Bridging Numeric and Symbolic System Modeling
With
the Principles of Granular Computing
 

Witold Pedrycz

IEEE Fellow, 1998

Professor and Canada Research Chair (CRC) in Computational Intelligence,

Department of Electrical and Computer Engineering, University of Alberta, Edmonton, Canada.

Abstract:

In modeling complex systems, one strives to take full advantage of available numeric data and qualitative (symbolic) evidence. We anticipate that the resulting constructs (models) should meet a number of requirements. In particular, we require that they exhibit high accuracy, are interpretable and explainable as well as come with some level of stability. The tendency of satisfying (at least to some degree) all requirements outlined above is well visible in some general pursuits encountered under the banner of Artificial Intelligence (AI) and its recent developments of  explainable AI (XAI).

We advocate that in addressing these timely challenges, information granules and Granular Computing play a significant role by facilitating a smooth and continuous linkage between these two views and striking a sound balance between qualitative and quantitative facets of modeling.  First, it is demonstrated that information granularity is of paramount relevance in building associations between real-world data and symbols commonly encountered in AI processing. Second, we stress that a suitable level of abstraction (specificity or information granularity) becomes essential to support user-oriented framework of designing and functioning ensuing models. In both cases, central to all pursuits is a process of formation of information granules followed by their prudent characterization. We discuss a comprehensive approach to the development of information granules completed by the principle of justifiable granularity. Here various construction scenarios are discussed including those engaging conditioning and collaborative mechanisms incorporated in the design of information granules. The mechanisms of assessing the quality of granules are presented. A symbolic manifestation of information granules is put forward and analyzed from the perspective of semantically sound descriptors of data and relationships among data delivering a required level of linguistic stability. We elaborate on the generative and discriminative aspects of information granules supporting their further usage in the formation of granular models.
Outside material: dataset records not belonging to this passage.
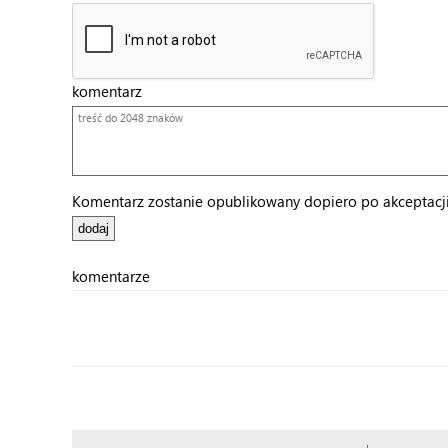
komentarz
Komentarz zostanie opublikowany dopiero po akceptacji 
komentarze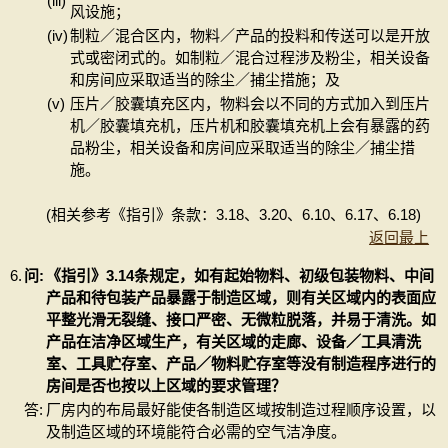
(iii)
风设施；
(iv)
制粒／混合区内，物料／产品的投料和传送可以是开放
式或密闭式的。如制粒／混合过程涉及粉尘，相关设备
和房间应采取适当的除尘／捕尘措施；及
(v)
压片／胶囊填充区内，物料会以不同的方式加入到压片
机／胶囊填充机，压片机和胶囊填充机上会有暴露的药
品粉尘，相关设备和房间应采取适当的除尘／捕尘措
施。
(相关参考《指引》条款：3.18、3.20、6.10、6.17、6.18)
返回最上
6.
问:
《指引》3.14条规定，如有起始物料、初级包装物料、中间
产品和待包装产品暴露于制造区域，则有关区域内的表面应
平整光滑无裂缝、接口严密、无微粒脱落，并易于清洗。如
产品在洁净区域生产，有关区域的走廊、设备／工具清洗
室、工具贮存室、产品／物料贮存室等没有制造程序进行的
房间是否也按以上区域的要求管理？
答:
厂房内的布局最好能使各制造区域按制造过程顺序设置，以
及制造区域的环境能符合必需的空气洁净度。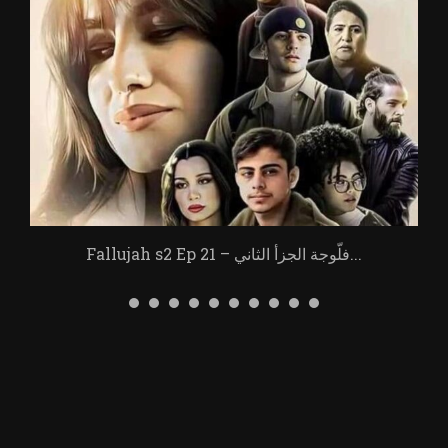
Fallujah s2 Ep 21 – فلّوجة الجزأ الثاني...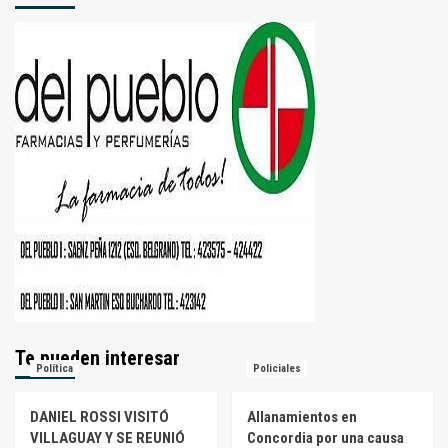
Te pueden interesar
Política
Policiales
DANIEL ROSSI VISITÓ
Allanamientos en
VILLAGUAY Y SE REUNIÓ
Concordia por una causa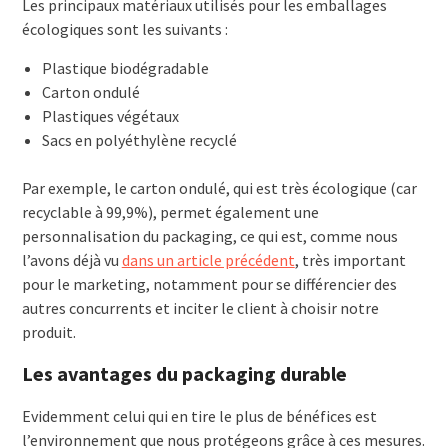
Les principaux matériaux utilisés pour les emballages
écologiques sont les suivants :
Plastique biodégradable
Carton ondulé
Plastiques végétaux
Sacs en polyéthylène recyclé
Par exemple, le carton ondulé, qui est très écologique (car
recyclable à 99,9%), permet également une
personnalisation du packaging, ce qui est, comme nous
l’avons déjà vu
dans un article précédent
, très important
pour le marketing, notamment pour se différencier des
autres concurrents et inciter le client à choisir notre
produit.
Les avantages du packaging durable
Evidemment celui qui en tire le plus de bénéfices est
l’environnement que nous protégeons grâce à ces mesures.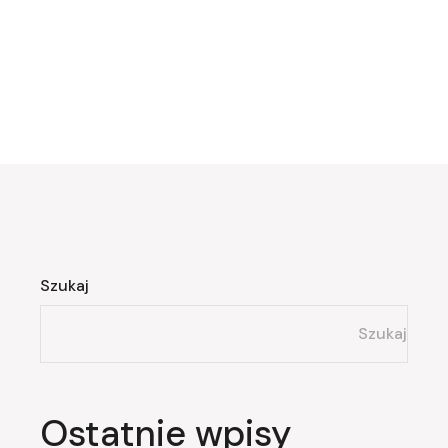
Szukaj
Szukaj
Ostatnie wpisy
In the sequel, these features are exploited in the construction of models of the required interpretability and explainability faculties as well as being endowed with summarization capabilities. We also show how such models can be formed at various levels of abstraction by engaging information granules of higher type and higher order.

Biography:

Witold Pedrycz (IEEE Fellow, 1998) is Professor and Canada Research Chair (CRC) in Computational Intelligence in the Department of Electrical and Computer Engineering, University of Alberta, Edmonton, Canada. He is also with the Systems Research Institute of the Polish Academy of Sciences, Warsaw, Poland. In 2009 Dr. Pedrycz was elected a foreign member of the Polish Academy of Sciences. In 2012 he was elected a Fellow of the Royal Society of Canada. In 2007 he received a prestigious Norbert Wiener award from the IEEE Systems, Man, and Cybernetics Society. He is a recipient of the IEEE Canada Computer Engineering Medal, a Cajastur Prize for Soft Computing from the European Centre for Soft Computing, a Killam Prize, a Fuzzy Pioneer Award from the IEEE Computational Intelligence Society, and 2019 Meritorious Service Award from the IEEE Systems Man and Cybernetics Society.

His main research directions involve Computational Intelligence, fuzzy modeling and Granular Computing, knowledge discovery and data science, pattern recognition, data science, knowledge-based neural networks, and control engineering. He has published numerous papers in these areas; the current h-index is 110 (Google Scholar) and 82 on the list top-h scientists for computer science and electronics  http://www.guide2research.com/scientists/. He is also an author of 21 research monographs and edited volumes covering various aspects of Computational Intelligence, data mining, and Software Engineering.

Dr. Pedrycz is vigorously involved in editorial activities. He is an Editor-in-Chief of Information Sciences, Editor-in-Chief of WIREs Data Mining and Knowledge Discovery (Wiley), and Co-editor-in-Chief of Int. J. of Granular Computing (Springer) and J. of Data Information and Management (Springer).  He serves on an Advisory Board of IEEE Transactions on Fuzzy Systems and is a member of a number of editorial boards of international journals.